One of the most common issues in working remotely is slow home internet speed and spotty Wi-Fi connections. If you are experiencing these issues, try these quick fixes to speed up your work:
- Move closer to your router. A simple way to stabilize a spotty wireless connection is to move your laptop closer to your wireless access point or router during high-bandwidth activities such as Zoom.
- Connect to your 5GHz band. If your home WiFi offers a choice of connecting at 5GHz or 2.4 GHz, connect to the 5GHz band. This higher band is less crowded but has a smaller range.
- Limit or schedule non-essential activities. Minimize and/or schedule bandwidth-hogging activities such as Netflix, Spotify, or gaming by family members on your home network while you are working.
- Disconnect from the VPN. Reconsider whether you need to use VPN. For example, you do not need to connect via the VPN to use Pomona College’s web-based applications, such as Office 365, Slack, or Zoom.
- Hardwire your laptop to the router. If your wireless network is still spotty, try connecting your computer directly to your router via a wired Ethernet cable (newer laptops may need an adapter). Note: If you use a Mac, you may need to change your System Preferences to prioritize your wired network.
To prevent or address issues with Zoom:
- Check your connection speed. We recommend checking your connection with Speedtest.net or Fast.com before starting with Zoom web conferencing. To hold a Zoom video conference, you’ll need up to 3 Mbps of download and 3 Mbps of upload. See the Zoom bandwidth requirements.
- Test your audio or video connection. Before a Zoom meeting, test your audio or video connection on the Zoom test site at zoom.us/test.
- Plug in your laptop. If you are connecting from a laptop, plug the laptop into wall power. Battery use can adversely affect video quality.
- Turn off your video. The video portion of services such as Zoom takes up the majority of your bandwidth. If you are experiencing audio or video issues, turn off your Zoom video camera during a call. Sending only audio to meeting participants preserves bandwidth and improves audio quality. You’ll have to ask the host to send you the slide deck, but it’s the more polite and productive option versus surviving through choppy video on your end.
- Dial in. If audio issues persist after you turn off video, turn off your audio and connect to Zoom audio using your cell phone or landline.
Other options to address bandwidth
If your connection problems persist, try one or more of these steps:
- Reboot your router. Reboot your router according to the instructions from your Internet Service Provider (ISP). Note: Your internet router can take up to 10 minutes to fully reboot.
- Update your router’s firmware. Firmware updates often improve speed and can solve common problems with devices. While mesh-networking kits and newer routers often have automatic updates, some routers make you log into their admin page and update the firmware manually. A Google search for your router’s model number should bring up a user manual with more instructions for updating firmware.
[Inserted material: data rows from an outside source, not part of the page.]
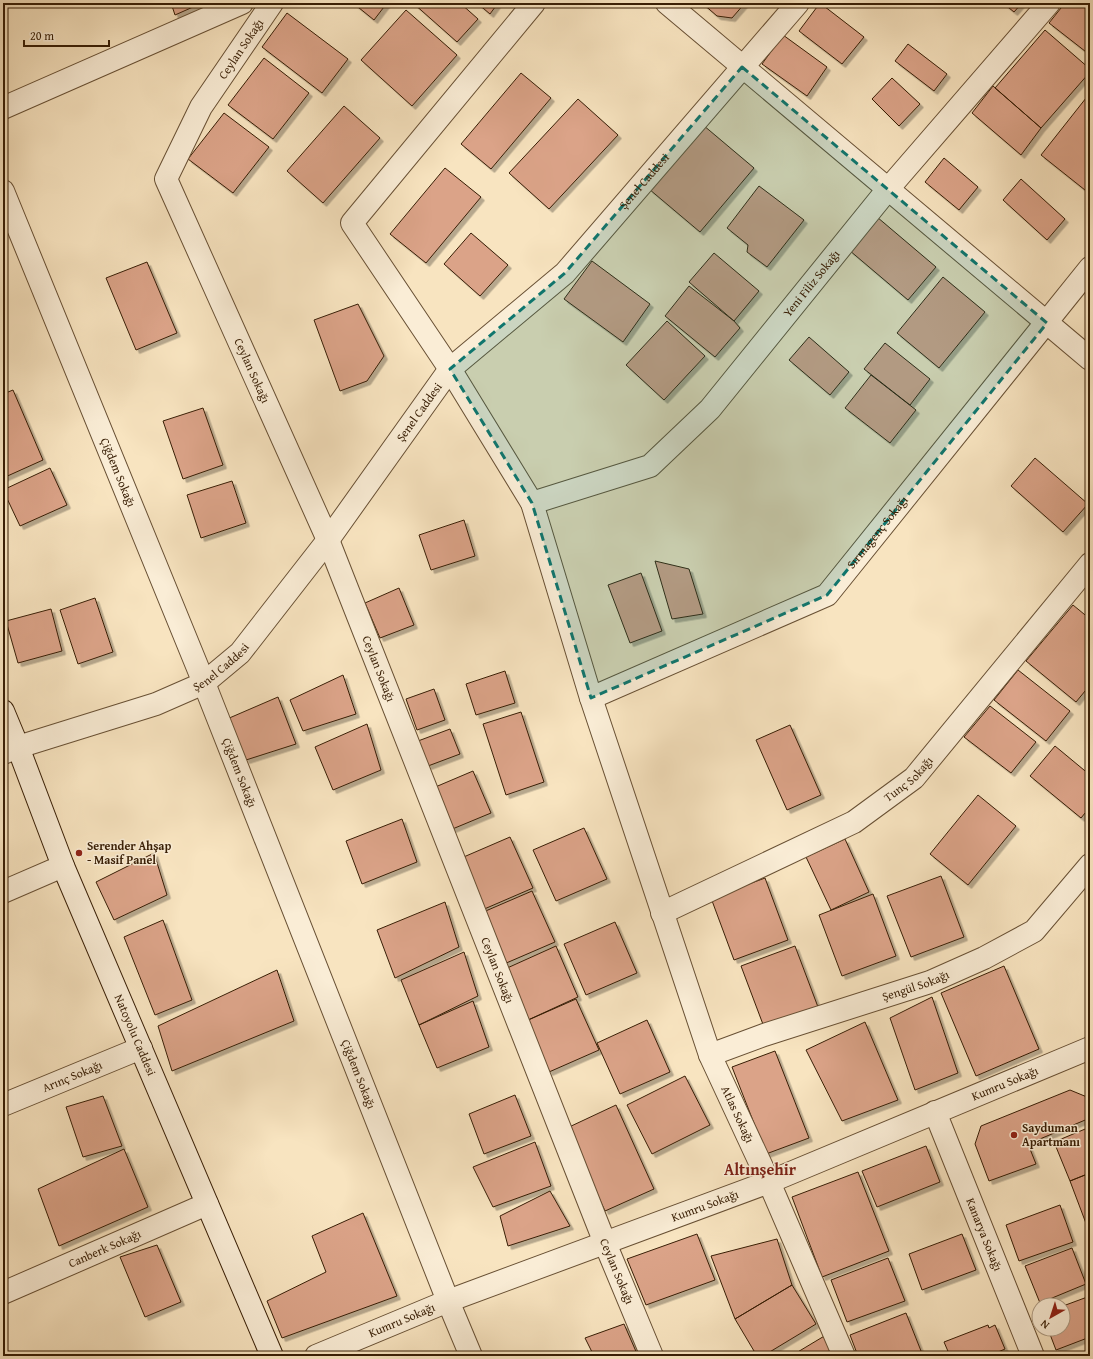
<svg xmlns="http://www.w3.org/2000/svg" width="1093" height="1359" font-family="'Gentium Book Plus',serif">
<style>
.building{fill:#dba388;stroke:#381e05;filter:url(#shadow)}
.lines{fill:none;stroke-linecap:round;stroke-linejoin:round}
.minor-casing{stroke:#685034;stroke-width:24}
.tertiary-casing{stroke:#685034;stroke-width:24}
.secondary-casing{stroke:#381e05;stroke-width:24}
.minor{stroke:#faedd6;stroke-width:22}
.tertiary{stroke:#faedd6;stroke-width:22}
.secondary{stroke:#faedd6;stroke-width:22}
.marked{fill:#0f766e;fill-opacity:0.2;stroke:#0f766e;stroke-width:3;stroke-dasharray:8 5;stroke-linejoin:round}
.poi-dot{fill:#8f2418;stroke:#faedd6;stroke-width:1.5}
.labels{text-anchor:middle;stroke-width:3;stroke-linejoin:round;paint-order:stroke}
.street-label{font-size:12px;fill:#381e05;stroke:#faedd6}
.poi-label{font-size:12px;font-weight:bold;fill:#381e05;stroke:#faedd6;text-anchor:start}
.district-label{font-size:16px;font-weight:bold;fill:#7a1f14;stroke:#faedd6}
</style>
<defs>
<filter id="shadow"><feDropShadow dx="3.5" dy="3.5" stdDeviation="0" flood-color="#0004"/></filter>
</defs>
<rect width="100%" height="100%" fill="#f8e4c0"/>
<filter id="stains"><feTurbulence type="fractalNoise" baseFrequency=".005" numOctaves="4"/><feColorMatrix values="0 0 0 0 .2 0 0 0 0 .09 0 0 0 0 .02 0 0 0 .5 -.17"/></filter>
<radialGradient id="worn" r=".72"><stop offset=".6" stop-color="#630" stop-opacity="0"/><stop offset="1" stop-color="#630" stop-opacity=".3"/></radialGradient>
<path class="building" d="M171 3H202L175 15Z
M353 3H387L374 20Z
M413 3H460L478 19 457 42Z
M477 3H498L490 14Z
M702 3H745L732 18 717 16Z
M820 3 864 37 842 64 799 31Z
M1003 3H1022L1014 12Z
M1065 3H1090V55L1049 23Z
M406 10 457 55 412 106 361 60Z
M287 13 348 59 322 93 262 47Z
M1045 30 1090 69V72L1041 128 995 88Z
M783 35 827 67 807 96 762 64Z
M908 44 947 74 934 91 895 61Z
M264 58 309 93 273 139 228 105Z
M521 73 551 98 491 169 461 144Z
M892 78 920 104 899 126 872 99Z
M993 86 1041 128 1021 155 972 113Z
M1090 93V194L1041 155Z
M578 99 618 135 549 209 509 173Z
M344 106 380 138 323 203 287 171Z
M224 113 269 147 233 193 188 159Z
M703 125 754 168 700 232 649 189Z
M944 158 978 187 959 210 925 182Z
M445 168 481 197 426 263 390 234Z
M1021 179 1065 219 1047 240 1003 200Z
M759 186 804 220 767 267 747 252 748 245 727 228Z
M877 217 936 267 908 300 849 250Z
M471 233 508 265 480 296 444 264Z
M714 253 759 291 734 321 689 282Z
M592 261 650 304 623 342 564 299Z
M147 262 177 333 136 350 106 278Z
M943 277 985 312 939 368 897 333Z
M689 286 734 321 740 328 715 357 665 316Z
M358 304 384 356 367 381 340 391 314 320Z
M667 321 705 356 664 400 626 365Z
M809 337 849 372 830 395 789 360Z
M885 343 930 379 910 405 864 369Z
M871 375 916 410 890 443 845 408Z
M13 390 43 460 3 478V394Z
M203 408 223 465 183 479 163 421Z
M1035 458 1088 504 1063 532 1011 486Z
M50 468 67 505 20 526 3 490Z
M232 481 246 523 201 538 187 495Z
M464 520 475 556 431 570 419 535Z
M655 561 689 569 703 614 672 619Z
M641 573 662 631 630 643 608 585Z
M399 588 414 625 380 638 365 603Z
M95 598 113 652 78 664 60 610Z
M1073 605 1090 619V685L1076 702 1026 661Z
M51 609 62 651 18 663 6 621Z
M1018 670 1070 711 1046 741 994 700Z
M505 671 515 703 476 715 466 684Z
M343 675 356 714 303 731 290 700Z
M434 689 445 720 417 730 406 699Z
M278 697 296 744 246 760 227 719Z
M990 706 1036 742 1011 773 964 737Z
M521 712 544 782 506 795 483 724Z
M367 724 381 770 333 790 315 747Z
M790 725 821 795 787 810 756 740Z
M450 729 460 754 428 766 418 741Z
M1055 746 1090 775V807L1081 818 1030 776Z
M473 771 491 813 450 830 433 788Z
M978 795 1016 826 968 885 930 854Z
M402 819 417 862 362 884 346 841Z
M584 828 607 879 556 901 533 850Z
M510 837 533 888 482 910 459 859Z
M845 839 869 892 831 910 806 857Z
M154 853 167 895 114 920 96 882Z
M941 876 964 937 911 957 887 896Z
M765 878 788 940 734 960 711 898Z
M532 891 555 942 504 964 481 913Z
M873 894 896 956 842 976 819 915Z
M445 902 459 947 395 978 377 930Z
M163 920 192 1000 155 1015 124 937Z
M615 922 637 973 586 995 564 944Z
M556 946 578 997 528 1020 505 969Z
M795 946 818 1007 764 1027 741 966Z
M464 952 478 996 419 1025 401 980Z
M1004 966 1039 1049 976 1076 941 993Z
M277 970 294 1021 172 1071 158 1026Z
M932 997 958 1073 915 1090 890 1018Z
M576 999 599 1050 549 1072 526 1021Z
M473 1001 489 1047 437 1068 419 1025Z
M647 1020 670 1072 620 1094 597 1043Z
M865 1022 898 1100 842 1121 806 1050Z
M775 1051 809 1138 766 1154 732 1067Z
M685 1076 710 1125 652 1154 627 1105Z
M1070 1090 1087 1097 1090 1106V1118L1028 1144 1036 1164 989 1181 975 1144 981 1126Z
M515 1095 531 1136 484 1154 469 1114Z
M103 1096 122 1146 83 1157 66 1107Z
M616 1105 654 1189 605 1211 567 1128Z
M1090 1127V1173L1070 1181 1054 1142Z
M535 1142 551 1186 493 1207 473 1167Z
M926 1146 940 1182 877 1207 862 1171Z
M124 1149 148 1207 59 1246 38 1189Z
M858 1172 889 1251 822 1277 792 1197Z
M1090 1173V1234L1070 1181Z
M550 1191 570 1226 508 1246 500 1216Z
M1060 1205 1073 1242 1019 1261 1006 1225Z
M363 1213 397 1296 282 1338 267 1301 326 1272 312 1236Z
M697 1234 715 1280 646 1305 627 1259Z
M962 1234 976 1270 922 1290 909 1254Z
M777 1239 792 1285 735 1319 711 1256Z
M157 1245 181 1302 145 1317 120 1257Z
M1072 1248 1086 1284 1040 1303 1025 1266Z
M888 1258 905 1301 847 1322 831 1280Z
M792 1285 816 1324 763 1356H757L735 1319Z
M1090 1296V1337L1056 1350 1048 1329H1063V1306Z
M906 1313 923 1356H858L850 1335Z
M624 1324 638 1356H594L585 1338Z
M988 1325 989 1328 995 1325 1005 1349 998 1352 1000 1356H950L944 1342Z
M826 1335 833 1356H791Z"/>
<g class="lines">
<g class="minor-casing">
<g id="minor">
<path id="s1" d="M272 3 201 107 166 179 328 540 605 1243 652 1356"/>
<path id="s2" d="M534 3 352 223 450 369 532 503 591 698 710 1055 769 1182 844 1356"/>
<path d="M667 3 1090 359"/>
<path d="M3 108 242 3"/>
<path id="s3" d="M3 191 204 683 448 1301 471 1356"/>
<path id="s4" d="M532 503 650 466 710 409 888 189 1049 3"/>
<path id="s5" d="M591 698 827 595 1090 268"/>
<path d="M3 753 18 747"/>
<path d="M3 892 63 866"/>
<path id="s6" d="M662 913 854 822 914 778 1090 564"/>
<path id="s7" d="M710 1055 764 1035 930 982 984 958 1034 931 1090 865"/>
<path id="s8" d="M3 1105 141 1048"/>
<path id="s9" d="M935 1112 1033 1356"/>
<path id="s10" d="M3 1293 207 1204"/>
</g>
</g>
<g class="tertiary-casing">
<g id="tertiary">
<path id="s11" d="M18 747 156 704 204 683 240 653 328 540 450 369 565 273 798 3"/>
<path id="s12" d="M316 1356 448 1301 769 1182 1090 1048"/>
</g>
</g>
<g class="secondary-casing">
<g id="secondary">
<path id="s13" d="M3 711 18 747 63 866 272 1356"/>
</g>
</g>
<use href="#minor" class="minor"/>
<use href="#tertiary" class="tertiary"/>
<use href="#secondary" class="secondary"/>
</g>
<path class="marked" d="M742 67 1047 323 827 595 591 698 532 503 450 369 565 273Z"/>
<g class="poi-dot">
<circle cx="79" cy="853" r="4"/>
<circle cx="1014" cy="1135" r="4"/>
</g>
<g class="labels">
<g class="street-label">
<text transform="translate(241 49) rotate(-56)" y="4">Ceylan Sokağı</text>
<text dy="4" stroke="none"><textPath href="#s11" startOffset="868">Şenel Caddesi</textPath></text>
<text dy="4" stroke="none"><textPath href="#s4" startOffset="368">Yeni Filiz Sokağı</textPath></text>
<text dy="4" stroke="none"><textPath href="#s1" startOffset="416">Ceylan Sokağı</textPath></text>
<text dy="4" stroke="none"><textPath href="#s11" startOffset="544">Şenel Caddesi</textPath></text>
<text dy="4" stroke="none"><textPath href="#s3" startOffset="304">Çiğdem Sokağı</textPath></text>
<text dy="4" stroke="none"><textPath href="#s5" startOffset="338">Sırmagenç Sokağı</textPath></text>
<text dy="4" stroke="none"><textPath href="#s11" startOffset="220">Şenel Caddesi</textPath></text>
<text dy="4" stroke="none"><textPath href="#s1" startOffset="740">Ceylan Sokağı</textPath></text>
<text dy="4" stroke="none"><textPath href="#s3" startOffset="628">Çiğdem Sokağı</textPath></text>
<text dy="4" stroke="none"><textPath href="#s6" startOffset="282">Tunç Sokağı</textPath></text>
<text dy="4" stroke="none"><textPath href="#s1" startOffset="1064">Ceylan Sokağı</textPath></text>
<text dy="4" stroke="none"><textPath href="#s7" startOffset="217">Şengül Sokağı</textPath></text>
<text dy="4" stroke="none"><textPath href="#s13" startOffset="350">Natoyolu Caddesi</textPath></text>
<text dy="4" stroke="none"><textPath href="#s3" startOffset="952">Çiğdem Sokağı</textPath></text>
<text dy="4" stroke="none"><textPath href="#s8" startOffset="75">Arınç Sokağı</textPath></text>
<text dy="4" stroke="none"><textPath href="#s12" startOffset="741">Kumru Sokağı</textPath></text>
<text dy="4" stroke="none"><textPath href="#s2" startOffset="1264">Atlas Sokağı</textPath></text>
<text dy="4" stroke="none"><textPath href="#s12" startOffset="417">Kumru Sokağı</textPath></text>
<text dy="4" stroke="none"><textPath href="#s9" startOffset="132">Kanarya Sokağı</textPath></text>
<text dy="4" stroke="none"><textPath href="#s10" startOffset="111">Canberk Sokağı</textPath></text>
<text dy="4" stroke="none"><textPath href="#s1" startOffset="1388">Ceylan Sokağı</textPath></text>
<text dy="4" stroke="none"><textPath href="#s12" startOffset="93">Kumru Sokağı</textPath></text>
</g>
<g class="poi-label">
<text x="87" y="850">Serender Ahşap<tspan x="87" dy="14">- Masif Panel</tspan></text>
<text x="1022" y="1132">Sayduman<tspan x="1022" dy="14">Apartmanı</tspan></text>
</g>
<g class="district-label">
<text x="760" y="1175">Altınşehir</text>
</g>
</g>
<rect width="1093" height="1359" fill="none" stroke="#f8e4c0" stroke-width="16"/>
<rect x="4" y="4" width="1085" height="1351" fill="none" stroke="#381e05" stroke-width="2"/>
<rect x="8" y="8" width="1077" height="1343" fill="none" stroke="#381e05"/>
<g transform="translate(1051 1317) rotate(219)"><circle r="19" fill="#faedd6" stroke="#ac9a82"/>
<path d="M0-3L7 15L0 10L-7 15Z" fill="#8f2418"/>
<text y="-6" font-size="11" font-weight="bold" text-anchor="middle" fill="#381e05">N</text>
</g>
<path d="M24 40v6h85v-6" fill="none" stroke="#381e05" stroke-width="2"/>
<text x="30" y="40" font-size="12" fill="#381e05" stroke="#faedd6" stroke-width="3" paint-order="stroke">20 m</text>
<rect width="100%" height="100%" filter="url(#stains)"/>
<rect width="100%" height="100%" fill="url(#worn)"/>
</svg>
- Change your Wi-Fi channel. Change the Wi-Fi channel if the one you are using is too crowded. Check your router or Access Point manual for instructions on how to change the channel. To scan networks for a less congested channel, use a Wi-Fi analysis tool.
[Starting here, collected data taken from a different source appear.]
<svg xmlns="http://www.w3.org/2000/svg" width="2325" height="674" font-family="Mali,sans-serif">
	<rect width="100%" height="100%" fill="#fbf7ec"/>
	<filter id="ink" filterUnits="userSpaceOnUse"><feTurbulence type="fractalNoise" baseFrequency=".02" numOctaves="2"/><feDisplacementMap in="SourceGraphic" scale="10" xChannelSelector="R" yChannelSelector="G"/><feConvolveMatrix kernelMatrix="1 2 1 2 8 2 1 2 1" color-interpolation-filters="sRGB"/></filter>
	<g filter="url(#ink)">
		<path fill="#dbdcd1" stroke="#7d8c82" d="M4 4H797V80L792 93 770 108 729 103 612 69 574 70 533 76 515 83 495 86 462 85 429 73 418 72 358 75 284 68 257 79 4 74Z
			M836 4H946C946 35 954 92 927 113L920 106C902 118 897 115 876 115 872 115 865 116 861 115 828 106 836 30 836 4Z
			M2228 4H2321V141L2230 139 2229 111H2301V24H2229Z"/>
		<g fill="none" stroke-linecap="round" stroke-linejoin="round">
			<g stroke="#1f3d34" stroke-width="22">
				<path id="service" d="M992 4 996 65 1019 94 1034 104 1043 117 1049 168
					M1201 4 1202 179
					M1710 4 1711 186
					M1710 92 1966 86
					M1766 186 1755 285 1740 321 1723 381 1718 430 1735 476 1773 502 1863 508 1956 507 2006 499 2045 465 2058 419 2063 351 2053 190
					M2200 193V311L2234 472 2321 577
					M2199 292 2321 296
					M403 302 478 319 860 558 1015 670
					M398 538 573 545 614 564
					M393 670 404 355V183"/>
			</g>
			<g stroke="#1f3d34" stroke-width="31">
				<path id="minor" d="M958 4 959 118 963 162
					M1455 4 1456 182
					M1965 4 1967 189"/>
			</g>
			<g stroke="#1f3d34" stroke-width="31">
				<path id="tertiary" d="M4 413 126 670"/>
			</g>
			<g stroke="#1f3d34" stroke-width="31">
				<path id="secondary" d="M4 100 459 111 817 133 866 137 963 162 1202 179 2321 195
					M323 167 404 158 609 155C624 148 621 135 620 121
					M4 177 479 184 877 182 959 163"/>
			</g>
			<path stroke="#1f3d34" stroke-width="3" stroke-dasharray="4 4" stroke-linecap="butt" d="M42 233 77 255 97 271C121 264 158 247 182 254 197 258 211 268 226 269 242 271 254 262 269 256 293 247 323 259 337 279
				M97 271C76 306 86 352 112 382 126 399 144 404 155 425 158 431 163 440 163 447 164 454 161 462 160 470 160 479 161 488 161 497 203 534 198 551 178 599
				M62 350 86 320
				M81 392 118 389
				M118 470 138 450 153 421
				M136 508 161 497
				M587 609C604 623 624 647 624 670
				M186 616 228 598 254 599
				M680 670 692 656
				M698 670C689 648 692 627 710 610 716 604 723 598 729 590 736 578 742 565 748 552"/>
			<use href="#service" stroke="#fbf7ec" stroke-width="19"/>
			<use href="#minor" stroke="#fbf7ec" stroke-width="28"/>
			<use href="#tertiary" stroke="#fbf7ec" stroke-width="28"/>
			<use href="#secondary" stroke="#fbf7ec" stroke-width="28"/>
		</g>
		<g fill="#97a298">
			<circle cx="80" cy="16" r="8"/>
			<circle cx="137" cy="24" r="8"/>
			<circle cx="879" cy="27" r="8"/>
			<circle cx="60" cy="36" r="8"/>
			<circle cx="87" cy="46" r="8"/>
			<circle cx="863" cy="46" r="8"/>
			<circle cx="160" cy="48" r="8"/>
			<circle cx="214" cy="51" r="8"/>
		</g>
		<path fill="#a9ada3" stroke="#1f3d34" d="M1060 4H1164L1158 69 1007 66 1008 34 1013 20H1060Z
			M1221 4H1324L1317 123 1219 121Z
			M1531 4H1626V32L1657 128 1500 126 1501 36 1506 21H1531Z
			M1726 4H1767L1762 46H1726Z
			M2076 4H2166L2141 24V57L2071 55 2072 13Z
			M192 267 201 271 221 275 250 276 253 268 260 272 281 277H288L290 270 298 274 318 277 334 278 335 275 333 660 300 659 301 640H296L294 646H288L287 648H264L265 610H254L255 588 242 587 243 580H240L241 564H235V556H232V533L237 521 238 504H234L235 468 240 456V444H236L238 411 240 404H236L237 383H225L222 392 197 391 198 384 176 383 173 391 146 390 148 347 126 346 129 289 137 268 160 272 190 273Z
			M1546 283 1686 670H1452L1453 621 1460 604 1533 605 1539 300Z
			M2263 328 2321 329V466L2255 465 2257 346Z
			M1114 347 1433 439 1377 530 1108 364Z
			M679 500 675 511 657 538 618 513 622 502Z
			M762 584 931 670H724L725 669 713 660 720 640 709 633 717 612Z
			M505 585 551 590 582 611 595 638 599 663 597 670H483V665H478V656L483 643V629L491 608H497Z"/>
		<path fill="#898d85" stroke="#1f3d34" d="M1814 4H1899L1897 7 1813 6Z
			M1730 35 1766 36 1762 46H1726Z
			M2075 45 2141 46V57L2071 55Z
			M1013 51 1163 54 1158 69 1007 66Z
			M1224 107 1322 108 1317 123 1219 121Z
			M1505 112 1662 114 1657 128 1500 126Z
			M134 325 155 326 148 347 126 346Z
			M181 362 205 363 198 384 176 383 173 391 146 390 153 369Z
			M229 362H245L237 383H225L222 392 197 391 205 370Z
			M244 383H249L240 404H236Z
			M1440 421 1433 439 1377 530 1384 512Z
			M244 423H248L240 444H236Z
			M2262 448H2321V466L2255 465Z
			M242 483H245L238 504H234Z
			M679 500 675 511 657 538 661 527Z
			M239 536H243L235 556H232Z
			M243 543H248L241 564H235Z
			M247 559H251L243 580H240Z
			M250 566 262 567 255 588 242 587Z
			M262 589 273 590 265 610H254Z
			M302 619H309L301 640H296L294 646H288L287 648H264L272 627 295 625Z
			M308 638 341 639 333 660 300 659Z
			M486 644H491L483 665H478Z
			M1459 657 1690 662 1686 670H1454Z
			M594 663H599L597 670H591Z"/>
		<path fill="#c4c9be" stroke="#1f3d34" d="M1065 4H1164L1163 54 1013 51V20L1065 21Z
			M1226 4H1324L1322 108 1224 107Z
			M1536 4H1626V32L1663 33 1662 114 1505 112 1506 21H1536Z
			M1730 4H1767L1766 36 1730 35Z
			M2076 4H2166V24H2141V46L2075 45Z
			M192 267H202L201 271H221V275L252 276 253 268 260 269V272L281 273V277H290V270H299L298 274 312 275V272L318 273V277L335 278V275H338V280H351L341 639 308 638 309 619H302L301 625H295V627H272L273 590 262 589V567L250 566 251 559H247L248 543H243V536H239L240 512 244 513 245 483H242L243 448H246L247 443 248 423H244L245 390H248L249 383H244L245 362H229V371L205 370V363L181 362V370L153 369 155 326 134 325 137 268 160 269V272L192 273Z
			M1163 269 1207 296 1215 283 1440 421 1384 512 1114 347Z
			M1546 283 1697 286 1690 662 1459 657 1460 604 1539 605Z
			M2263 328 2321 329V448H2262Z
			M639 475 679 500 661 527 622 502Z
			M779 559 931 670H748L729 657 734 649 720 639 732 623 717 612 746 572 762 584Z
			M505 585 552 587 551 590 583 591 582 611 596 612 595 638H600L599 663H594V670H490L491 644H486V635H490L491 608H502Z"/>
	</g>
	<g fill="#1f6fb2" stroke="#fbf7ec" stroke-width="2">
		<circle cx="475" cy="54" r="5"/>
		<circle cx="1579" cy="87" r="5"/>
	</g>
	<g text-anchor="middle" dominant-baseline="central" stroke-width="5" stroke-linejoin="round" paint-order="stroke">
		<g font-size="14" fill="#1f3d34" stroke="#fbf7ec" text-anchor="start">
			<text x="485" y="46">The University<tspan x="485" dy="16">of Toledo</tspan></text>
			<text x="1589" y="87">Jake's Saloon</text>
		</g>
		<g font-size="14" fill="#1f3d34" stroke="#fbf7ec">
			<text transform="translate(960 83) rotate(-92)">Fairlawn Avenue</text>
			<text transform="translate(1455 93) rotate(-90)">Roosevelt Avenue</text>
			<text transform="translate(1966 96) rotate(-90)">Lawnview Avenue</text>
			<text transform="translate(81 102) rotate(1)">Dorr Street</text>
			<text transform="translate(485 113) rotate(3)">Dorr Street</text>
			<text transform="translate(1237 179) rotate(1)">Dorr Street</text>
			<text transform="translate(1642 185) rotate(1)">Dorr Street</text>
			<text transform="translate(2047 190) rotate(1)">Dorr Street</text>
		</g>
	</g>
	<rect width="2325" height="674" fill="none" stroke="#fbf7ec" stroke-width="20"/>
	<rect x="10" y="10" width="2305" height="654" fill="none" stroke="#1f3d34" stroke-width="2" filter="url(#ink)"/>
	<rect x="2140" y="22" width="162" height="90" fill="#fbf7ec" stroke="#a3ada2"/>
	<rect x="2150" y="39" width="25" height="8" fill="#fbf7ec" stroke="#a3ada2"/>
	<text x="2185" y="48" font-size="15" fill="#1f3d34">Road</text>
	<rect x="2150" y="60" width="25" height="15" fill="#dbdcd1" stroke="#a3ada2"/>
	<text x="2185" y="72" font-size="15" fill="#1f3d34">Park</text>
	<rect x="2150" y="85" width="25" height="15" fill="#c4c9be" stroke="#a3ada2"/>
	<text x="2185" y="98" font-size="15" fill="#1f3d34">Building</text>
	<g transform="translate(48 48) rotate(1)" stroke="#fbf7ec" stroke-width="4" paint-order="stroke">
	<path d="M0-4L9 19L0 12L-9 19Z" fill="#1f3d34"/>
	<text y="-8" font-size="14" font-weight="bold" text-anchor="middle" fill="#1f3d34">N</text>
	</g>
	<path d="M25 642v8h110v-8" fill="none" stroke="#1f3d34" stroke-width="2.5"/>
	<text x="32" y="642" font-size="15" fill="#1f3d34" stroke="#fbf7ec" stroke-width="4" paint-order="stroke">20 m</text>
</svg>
- Tether your mobile device. If your home network cannot support your needs, you can resort to using your smartphone’s hot spot feature, which turns the device’s cellular connection into a miniature Wi-Fi network. Cellular networks are designed to handle larger amounts of users, so chances are that your smartphone’s data connection will be faster when your broadband is overwhelmed. Apple and Google offer instructions on their websites on how to turn iPhones and Android phones into hot spots. Note: Tethering costs an additional $10 per month for AT&T or Sprint but is provided as part of the basic package for Verizon and T-Mobile.